Escape is the main reason; the undulating hills of the Dorset downs and soothing ripples of winding rivers were enough to make a young boy in a decaying seaside town yearn for more. I saw Hugh's smallholding experiment as the perfect way to live the life I was yet to begin, though only recently have I seen the show for what it is; unobtainable fiction.

In River Cottage land, if you run out of food all one has to do is amble by the riverside and pluck a crayfish from the shallows. If you need some handy work doing, you just give them a jar of chutney or offer re-wax their Barbour jacket.
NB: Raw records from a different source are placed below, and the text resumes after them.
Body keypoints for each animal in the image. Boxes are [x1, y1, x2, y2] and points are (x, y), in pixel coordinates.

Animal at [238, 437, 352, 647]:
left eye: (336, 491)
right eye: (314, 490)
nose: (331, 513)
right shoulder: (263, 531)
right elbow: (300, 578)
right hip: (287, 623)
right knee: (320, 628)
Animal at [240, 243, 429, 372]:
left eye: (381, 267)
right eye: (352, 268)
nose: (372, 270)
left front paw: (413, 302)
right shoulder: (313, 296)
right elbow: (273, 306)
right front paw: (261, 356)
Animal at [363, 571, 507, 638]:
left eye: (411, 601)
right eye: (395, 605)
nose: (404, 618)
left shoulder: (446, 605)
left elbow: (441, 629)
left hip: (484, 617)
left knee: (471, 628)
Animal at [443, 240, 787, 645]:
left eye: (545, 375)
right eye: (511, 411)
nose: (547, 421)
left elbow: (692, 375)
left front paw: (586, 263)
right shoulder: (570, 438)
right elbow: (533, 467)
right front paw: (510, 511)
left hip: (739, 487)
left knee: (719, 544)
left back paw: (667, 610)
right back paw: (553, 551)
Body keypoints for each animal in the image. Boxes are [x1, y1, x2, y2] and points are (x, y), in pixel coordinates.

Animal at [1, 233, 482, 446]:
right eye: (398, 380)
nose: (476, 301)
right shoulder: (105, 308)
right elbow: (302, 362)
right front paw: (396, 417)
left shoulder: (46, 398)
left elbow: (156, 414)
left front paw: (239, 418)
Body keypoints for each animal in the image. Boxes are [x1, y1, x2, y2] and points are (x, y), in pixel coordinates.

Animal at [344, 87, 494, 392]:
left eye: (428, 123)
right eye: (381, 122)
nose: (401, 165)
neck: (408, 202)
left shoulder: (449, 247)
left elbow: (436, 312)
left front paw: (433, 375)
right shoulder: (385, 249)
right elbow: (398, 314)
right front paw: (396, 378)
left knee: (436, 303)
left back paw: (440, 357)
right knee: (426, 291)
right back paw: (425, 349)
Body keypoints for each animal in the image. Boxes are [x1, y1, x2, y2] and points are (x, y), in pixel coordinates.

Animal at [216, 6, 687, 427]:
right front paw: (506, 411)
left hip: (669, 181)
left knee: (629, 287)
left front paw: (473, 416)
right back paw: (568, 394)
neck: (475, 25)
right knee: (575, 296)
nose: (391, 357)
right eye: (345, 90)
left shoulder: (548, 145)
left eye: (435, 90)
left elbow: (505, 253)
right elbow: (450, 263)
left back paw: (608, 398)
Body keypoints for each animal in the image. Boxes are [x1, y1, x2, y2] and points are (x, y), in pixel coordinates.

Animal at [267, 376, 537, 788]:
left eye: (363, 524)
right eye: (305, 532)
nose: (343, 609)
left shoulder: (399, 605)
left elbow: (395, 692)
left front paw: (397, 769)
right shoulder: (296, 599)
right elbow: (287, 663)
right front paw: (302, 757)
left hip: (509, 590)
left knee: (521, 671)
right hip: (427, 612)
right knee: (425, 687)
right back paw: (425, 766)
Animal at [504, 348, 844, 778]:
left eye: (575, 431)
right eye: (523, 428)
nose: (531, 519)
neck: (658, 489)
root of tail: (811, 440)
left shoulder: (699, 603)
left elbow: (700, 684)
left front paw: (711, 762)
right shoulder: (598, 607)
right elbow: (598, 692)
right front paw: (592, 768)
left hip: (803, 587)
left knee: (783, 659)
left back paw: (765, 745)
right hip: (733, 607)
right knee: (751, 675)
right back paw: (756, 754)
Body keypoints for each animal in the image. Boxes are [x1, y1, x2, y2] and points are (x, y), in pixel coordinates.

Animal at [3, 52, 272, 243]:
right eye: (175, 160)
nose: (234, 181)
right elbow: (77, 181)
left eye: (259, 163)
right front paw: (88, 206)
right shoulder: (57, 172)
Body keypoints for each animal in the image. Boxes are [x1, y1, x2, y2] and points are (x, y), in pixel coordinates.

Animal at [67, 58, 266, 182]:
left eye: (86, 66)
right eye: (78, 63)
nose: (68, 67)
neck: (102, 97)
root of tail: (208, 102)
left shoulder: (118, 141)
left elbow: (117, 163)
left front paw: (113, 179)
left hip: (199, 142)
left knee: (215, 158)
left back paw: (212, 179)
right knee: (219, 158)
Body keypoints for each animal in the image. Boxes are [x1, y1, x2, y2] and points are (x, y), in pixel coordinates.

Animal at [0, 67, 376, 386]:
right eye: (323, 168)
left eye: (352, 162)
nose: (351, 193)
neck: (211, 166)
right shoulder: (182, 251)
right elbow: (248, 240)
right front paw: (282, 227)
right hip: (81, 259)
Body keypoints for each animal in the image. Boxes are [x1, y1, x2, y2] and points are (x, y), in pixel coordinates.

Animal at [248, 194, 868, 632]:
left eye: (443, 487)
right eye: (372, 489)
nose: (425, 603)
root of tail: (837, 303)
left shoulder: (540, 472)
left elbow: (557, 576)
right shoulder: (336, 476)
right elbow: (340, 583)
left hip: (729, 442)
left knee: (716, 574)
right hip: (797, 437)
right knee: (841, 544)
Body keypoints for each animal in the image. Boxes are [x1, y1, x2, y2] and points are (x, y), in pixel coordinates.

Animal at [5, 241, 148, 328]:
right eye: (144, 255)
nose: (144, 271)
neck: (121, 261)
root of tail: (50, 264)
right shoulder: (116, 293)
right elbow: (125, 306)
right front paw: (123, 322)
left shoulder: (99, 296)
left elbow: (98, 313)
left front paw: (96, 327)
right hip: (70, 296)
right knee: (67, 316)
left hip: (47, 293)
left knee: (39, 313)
In one episode, A pair of tree surgeons spend an entire day neatly folding a sycamore into a organic fence. Hugh voids their understandably extortionate daily fee by cooking them beans on toast. Is this how business is carried out beyond the grey walls of city life?

Not to mention that half of his recipes begin with the sentence 'Firstly, go and pick the largest pumpkin in your patch'.

Unfortunately for Fearnley, my patch is nothing but a slab of concrete that once belonged to a shed, that in turn once belonged to a homeless man who had taken to bedding down in my London garden. Even he is closer to the River Cottage dream than I am!

It's a socialist, utopian dream that would make Jeremy Corbyn burst from his already unbuttoned shirt- and all of it plays out like a Beatrix Potter, complete with jangling banjo vibes and torrents of innuendo between friends.

The politics of what Whittingstall preaches is, of course, completely on point: we do need to devote more time, money and pressure to the reconstruction of our food providers and the way in which we consume produce. However -like many of the country's favourite villains- Hugh went to Eton. He was a contemporary of Cameron (I could make a pig joke here but it's not the River Cottage way) and Boris Johnson. This is where the great man let himself down, though I assume he had no say in the matter. People will never respect anyone who went to Eton, despite how well intentioned they are. Yes, we will elect them- but never will we respect them.

This leads me neatly to the finest drinking game since the one with the rotating bottle. I present, The River Cottage Drinking Game.

Drink responsibly, how Hugh would have wanted it.

Firstly prepare your beverage of choice (I personally like an organic cider from a local producer)

Then, on a second platter, prepare a roulette of shot's (I personally use a organic celeriac vodka).

Take one sip if...

-Hugh Alliterates in a piece to camera.

-If you can correctly shout the name of one of his chums before he does (E.g Michael Micho, the polytunnel expert)

-If Hugh cooks a wholesome meal for a group of likely lads/bumpkins.

-If Hugh uses Mace in a recipe.

Take a 'Guzzle' if....

-Hugh brilliantly seduces a female.

-Hugh ends up being the Butt of a local joke/embarrasses himself for the sake of the shows narrative.

-Hugh vastly underestimates the price of a local service by paying them with brunch.

Take a shot from the Roulette if....

-Ray the Butcher comes on screen.

-Hugh personifies one of his animal's

-The show ends in a massive party in which all of the 'Characters' from the series appear (Extra sips if you can announce their names before Hugh does)

Finally (and I hope you have been brewing an organic glass of mixed dregs) Down the dregs's if....

-Hugh ever leaves the countryside.

Take this game with you into the annals of your unfurnished lives. Perhaps your children will play it, and their children, and their children's children. All of which means the River Cottage message will live on.